Another Uncle I haven't heard much from... last I heard he was in jail.
Dad works night shift and mom works days so hanging out with them is almost like being around a devorced couple though they are aren't and they both get along ok.
And here I am walking around without a GED or anything with no plans for the future what so ever. I hate it when family comes over and asks what I plan to do cause I really don't know.
But it all probably doesn't hurt me as much as it should as I have never really been close to anyone. But if anyone... I get along with my grandma so I can really hear where ya comeing from and stuff man.

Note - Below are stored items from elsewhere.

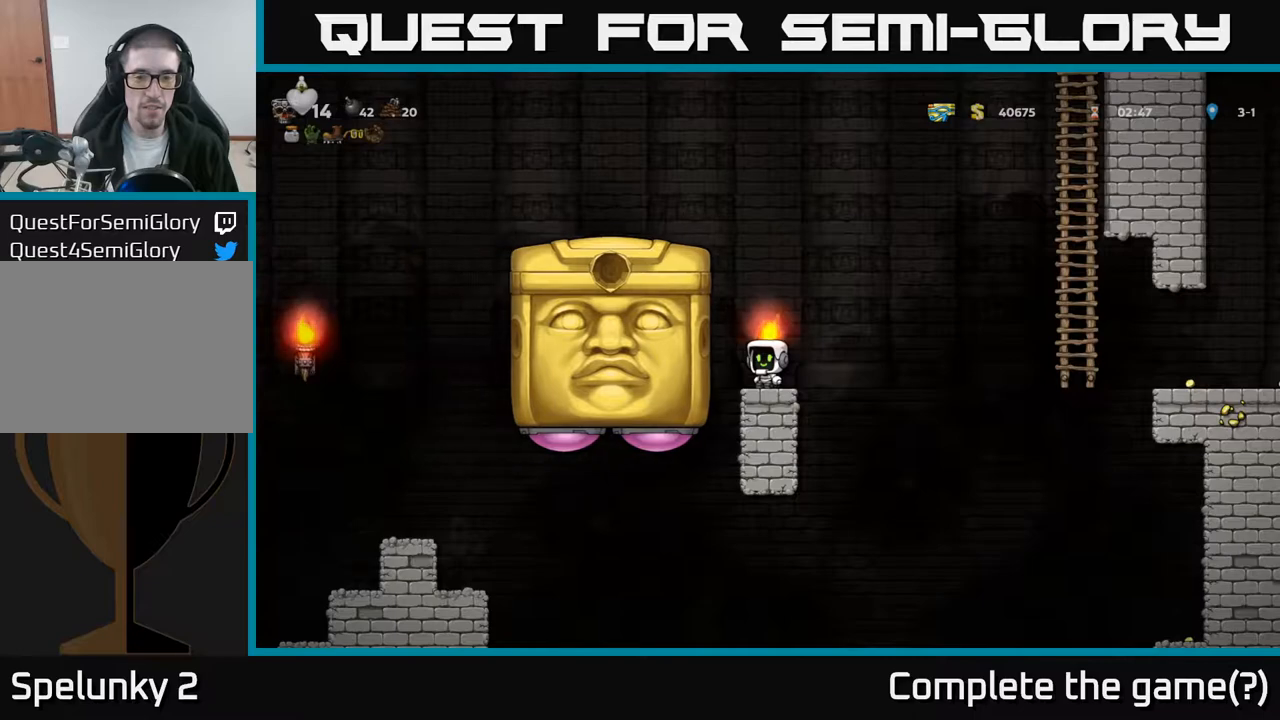
{"buttons": ["A", "DPAD_RIGHT"], "left_stick": "center", "events": [[350, "DPAD_RIGHT", "down"], [467, "A", "down"]]}
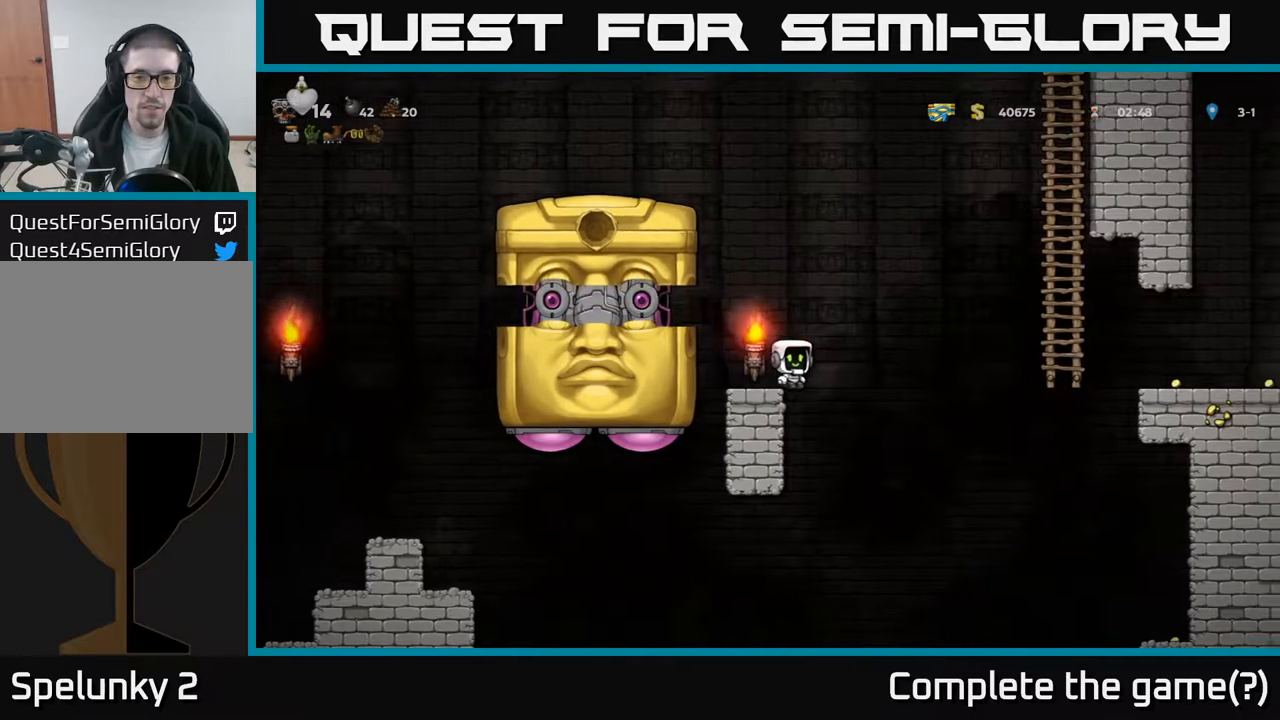
{"buttons": ["A", "DPAD_UP", "DPAD_RIGHT"], "left_stick": "center", "events": [[250, "DPAD_UP", "down"]]}
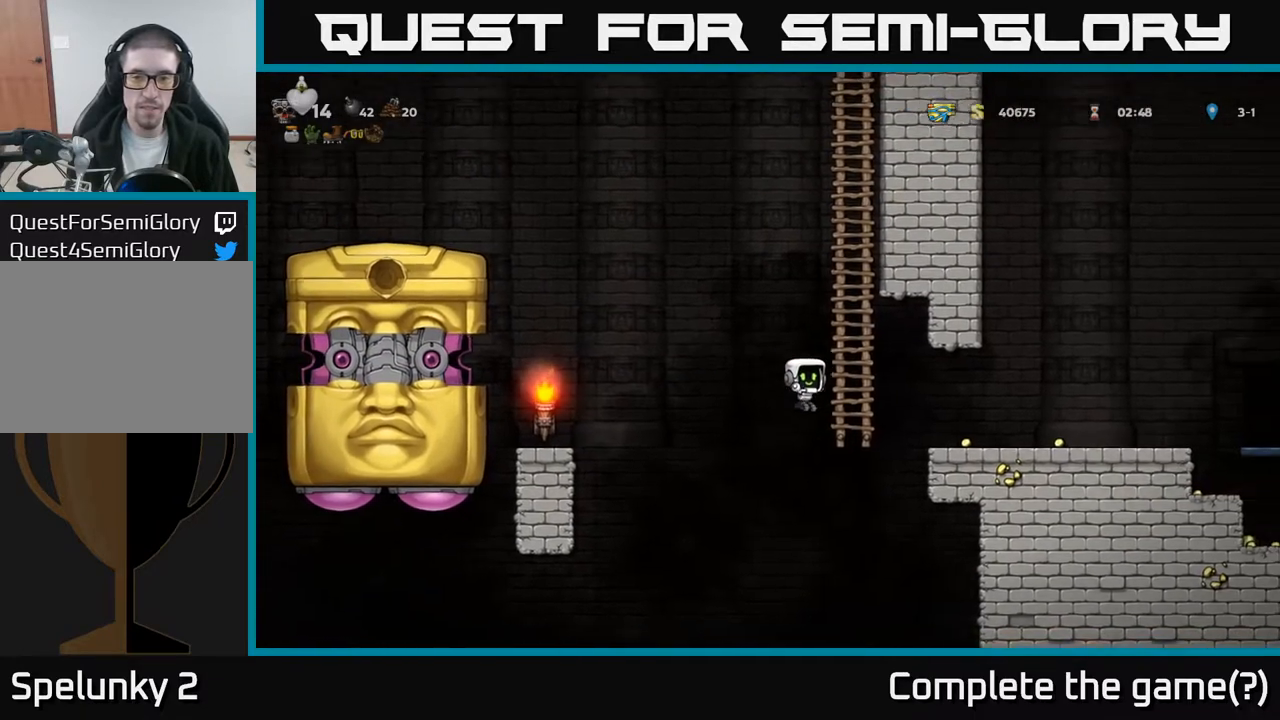
{"buttons": ["DPAD_UP"], "left_stick": "center", "events": [[33, "DPAD_RIGHT", "up"], [67, "A", "up"]]}
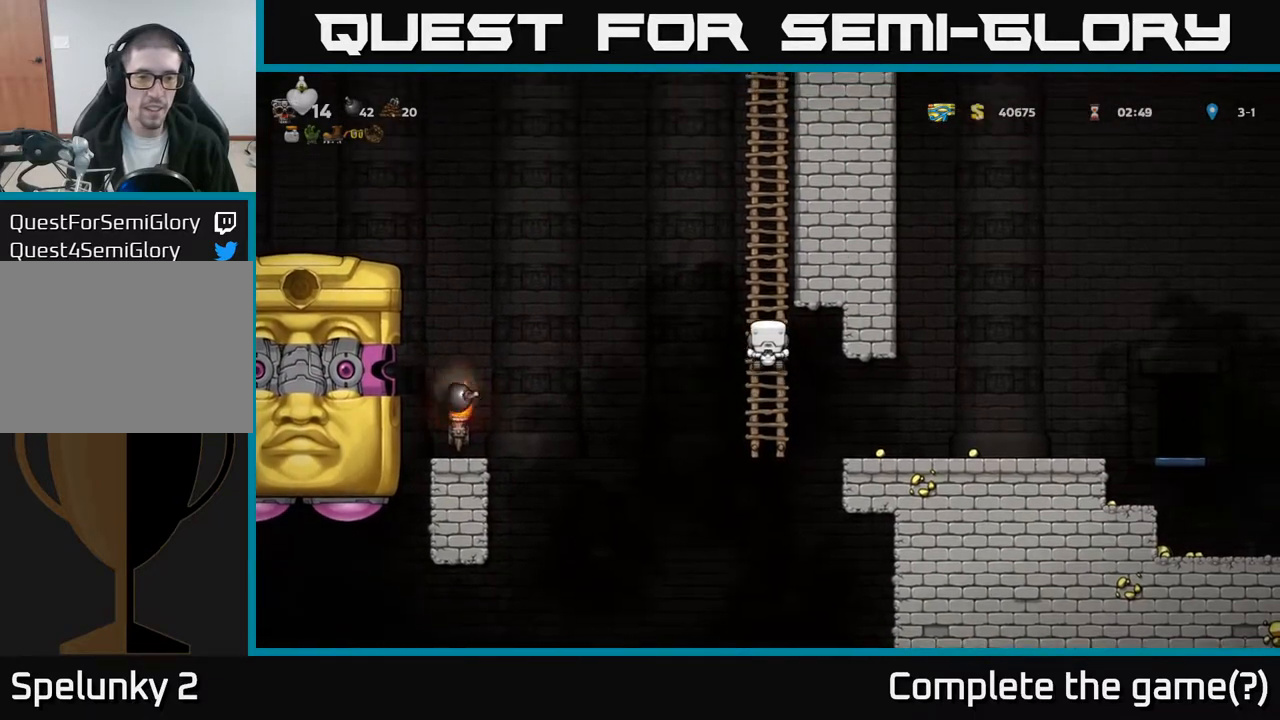
{"buttons": ["DPAD_UP"], "left_stick": "center", "events": []}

November 5th, 2003, 03:50 PM
I was raised by my Grandmother since I was 10 years old. She was the world to me, the only one I could talk to or open up to. The rest of my family is starting to come together after years of separation, but it feels like they are "strangers" more than family. I'm just afraid I may lose my mother. She has cancer and a brain tumor. Its hard to be around her when she is sick and goes into siezures, but I don't want to seem like I am avoiding her because she is sick. It is just really hard for me to watch this happen.
November 5th, 2003, 04:54 PM
Griefing don't go away overnight. It take time even years. Cherish memories that you have
that what helps me I lost my first grandson 10 years ago. I have no pictures of him the only memory i have of him is that i got to hold and kiss good bye. i cherish that deeply.
Back in March of this year i lost my nephew to suicide This is the first Thanksgiving and chirstmas without.
I had to google 'jfgi' to see what it meant. The irony is overwhelming.
November 5th, 2003, 07:09 PM
Ouch, I feel for you.
I lost my mother about 5 years ago and my grandmother about two years before that.